Items listed in a dataset
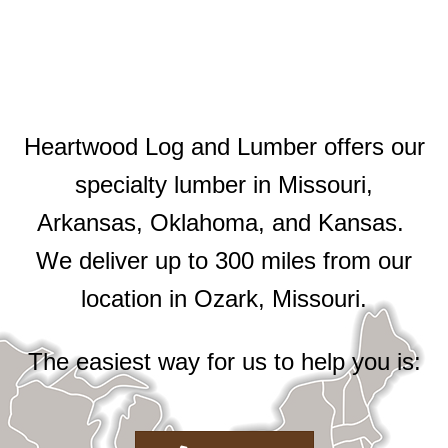
Heartwood Log and Lumber offers our
specialty lumber in Missouri,
Arkansas, Oklahoma, and Kansas.
We deliver up to 300 miles from our
location in Ozark, Missouri.
The easiest way for us to help you is:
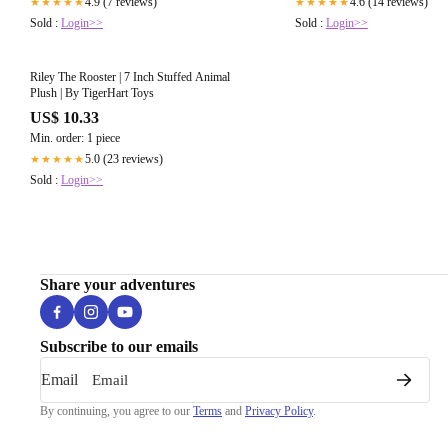
4.9 (7 reviews)
4.6 (14 reviews)
★★★★★
★★★★★
Sold :
Login>>
Sold :
Login>>
Riley The Rooster | 7 Inch Stuffed Animal
Plush | By TigerHart Toys
US$ 10.33
Min. order: 1 piece
5.0 (23 reviews)
★★★★★
Sold :
Login>>
Share your adventures
Subscribe to our emails
Email
By continuing, you agree to our
Terms
and
Privacy Policy
.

Exercise instructions:
Check each line of the entries, and copy the ones that contain "Missouri".

Your solution:
specialty lumber in Missouri,
location in Ozark, Missouri.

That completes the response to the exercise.